National Organization for Rare Disorders, Inc.

Synonyms

  • LAM
  • Lymphangioleimyomatosis
  • Lymphangioleiomatosis
  • Pulmonary Lymphangiomyomatosis
  • Sporadic Lymphangioleiomyomatosis

Disorder Subdivisions

  • None

Related Disorders List

Information on the following diseases can be found in the Related Disorders section of this report:

  • Tuberous Sclerosis
  • Langerhans cell histiocytosis

General Discussion

Lymphangioleiomyomatosis (LAM) is a rare progressive multisystem disorder that predominantly affects women of childbearing age. It occurs in women who have tuberous sclerosis, and also in women who do not have a heritable genetic disorder. LAM is characterized by the spread and uncontrolled growth (proliferation) of specialized cells (smooth muscle-like LAM cells) in certain organs of the body, especially the lungs, kidney and lymphatics. Common symptoms associated with LAM include coughing and/or difficulty breathing (dyspnea), especially following periods of exercise or exertion. Affected individuals may also experience complications including collapse of a lung or fluid accumulation around the lungs (pleural effusion). The disorder is progressive and, in some cases, may result in chronic respiratory failure.

Symptoms

The symptoms of LAM vary from case to case. Specific symptoms depend upon which organs are affected by the LAM cells. In most cases, the initial symptoms involve the lung and include shortness of breath, especially upon exercise or exertion. Affected individuals may also experience episodes of chest pain, coughing, wheezing, and coughing up small amounts of blood (hemoptysis).
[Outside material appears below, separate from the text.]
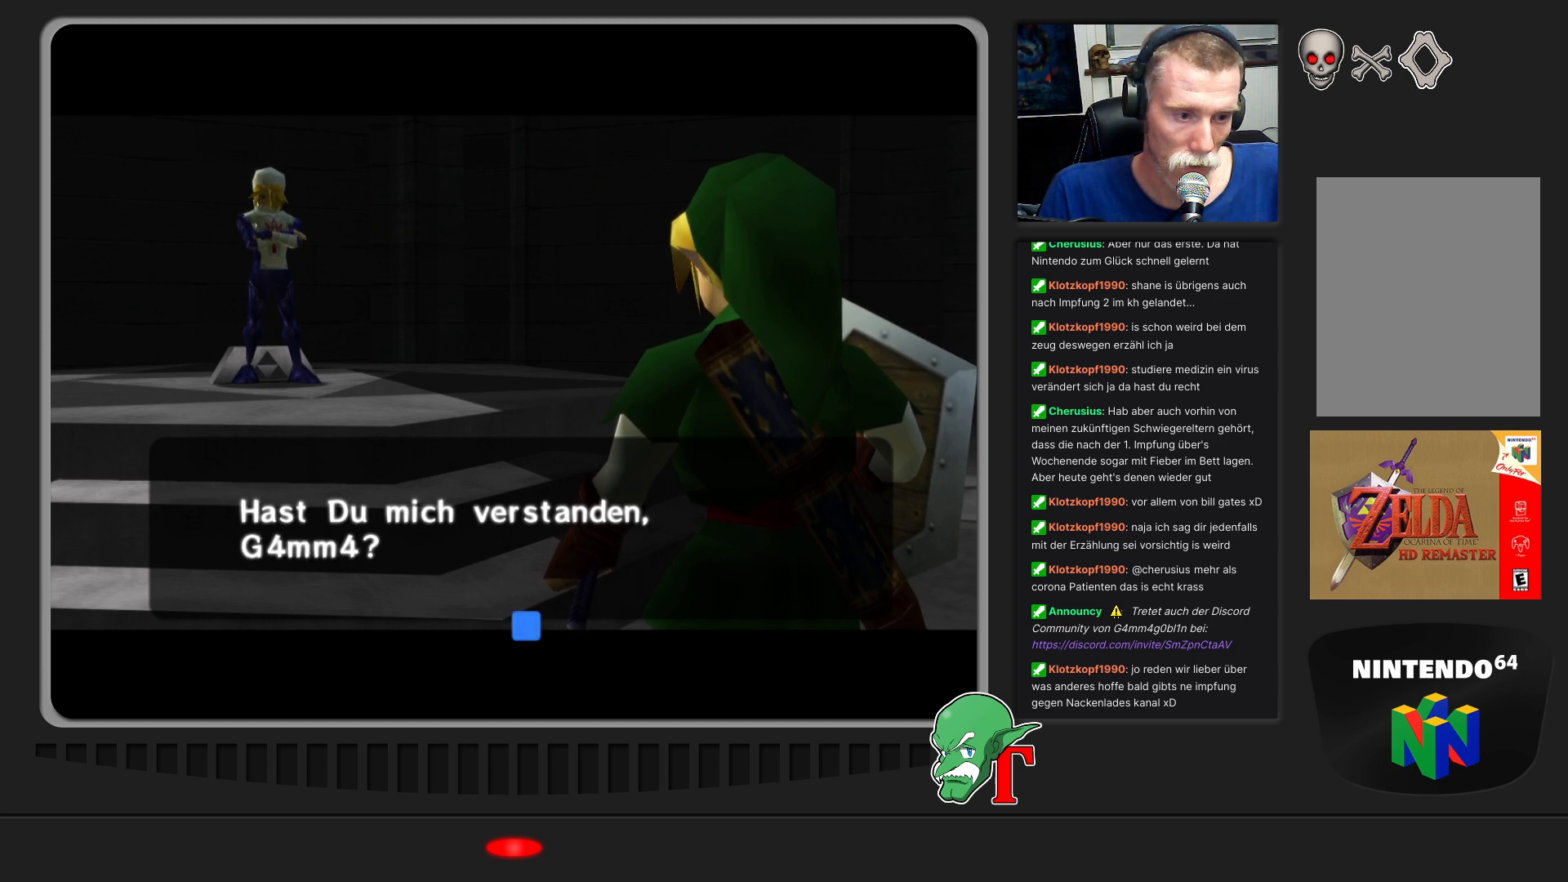
{"buttons": [], "left_stick": "center", "events": [[100, "A", "up"]]}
Some individuals may experience fluid (e.g. chyle) accumulation in the chest cavity around the lungs (pleural effusion). Chyle is a fat-laden cloudy fluid that is absorbed during digestion by the lymphatic vessels located around the intestine. Chyle normally flows through lymphatic vessels into the upper chest (thoracic duct) and is then deposited into veins, where it mixes with blood. In some people with LAM, the lymphatic vessels may rupture or become blocked (obstructed), causing chyle to accumulate in the chest cavity (chylothorax). In some cases, chyle may accumulate in the abdomen causing an increase in girth, a condition called chylous ascites. Involvement of the axial lympatics may also lead to formation fo lymphangioleiomyomas, chyle- filled lymphatic structures within the chest and abdomen.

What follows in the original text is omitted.